I wouldn't say simply "the purpose of this rule is [throttling]", since there are other use cases, for instance managing usage statistics. Possible alternative wording:
Presence of this header provides a means to identify requests by known VO-aware clients as distinct from those by potentially indiscriminate crawlers like the harvesters employed to gather training material for AI models around 2025. This information may be used for instance to throttle indiscriminate downloads by applying tighter rate limits for requests without a conforming user-agent header, or for better understanding of usage statistics by distinguishing known science queries.
| The access was done to directly support a science case.

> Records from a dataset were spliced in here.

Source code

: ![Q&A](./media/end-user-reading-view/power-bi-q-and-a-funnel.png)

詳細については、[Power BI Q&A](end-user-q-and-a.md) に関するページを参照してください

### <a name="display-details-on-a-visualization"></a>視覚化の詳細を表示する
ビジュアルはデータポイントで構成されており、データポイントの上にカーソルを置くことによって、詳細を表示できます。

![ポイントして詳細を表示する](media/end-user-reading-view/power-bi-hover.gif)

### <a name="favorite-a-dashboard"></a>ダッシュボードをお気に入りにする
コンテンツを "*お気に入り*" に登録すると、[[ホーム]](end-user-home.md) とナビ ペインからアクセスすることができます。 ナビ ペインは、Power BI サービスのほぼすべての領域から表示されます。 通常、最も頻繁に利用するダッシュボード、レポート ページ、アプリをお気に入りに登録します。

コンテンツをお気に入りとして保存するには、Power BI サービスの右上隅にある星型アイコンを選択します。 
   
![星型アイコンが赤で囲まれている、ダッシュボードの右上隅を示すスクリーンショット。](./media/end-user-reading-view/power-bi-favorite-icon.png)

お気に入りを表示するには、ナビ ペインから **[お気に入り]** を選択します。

This explicitly | ||
| includes education and training, in particular because we do not want to | ||
| suggest that software used in such settings -- which plausibly is going | ||
| to be the same as software used in pure research -- should be | ||
| reconfigured for them. |
There was a problem hiding this comment.
I'm not sure about "to directly support a science case"; I'd suggest something a bit more woolly like "in support of science usage" or "in the context of science usage". I think the main target here is to differentiate clients that understand the VO/astronomy services they are engaging with from those that are just hitting anything they can find. From a practical point of view, at least for clients like topcat and stilts, it's not likely to be feasible to get them to present different user-agent headers on the basis of the user intention for particular
requests, only on the basis of the tools in use.
Given that I'm wondering if there's a different term than "science" that should be used here, but I don't have great suggestions. IVOA-voclient or just IVOA-client maybe?
|
On Tue, Jan 06, 2026 at 08:04:57AM -0800, Mark Taylor wrote:
@mbtaylor commented on this pull request.
> Presence of this header provides a means to identify requests by
> known VO-aware clients as distinct from those by potentially
I like that better, too, and thus I've (by and large) adopted it in
commit 8d666479.
Given that I'm wondering if there's a different term than "science"
that should be used here, but I don't have great suggestions.
IVOA-voclient or just IVOA-client maybe?
Hm... I don't like "client" here because crawlers and validators
arguably are clients, too. I'll try the IVOA mailing lists for more
precise terminology. I give you, anyway, that it's a bit lame to say
"science" and then say "but it's education, too".
|
This PR mainly reverts the previous stance that "normal" requests have no special ivoa tag in hopes to develop a marker for "well-behaved client".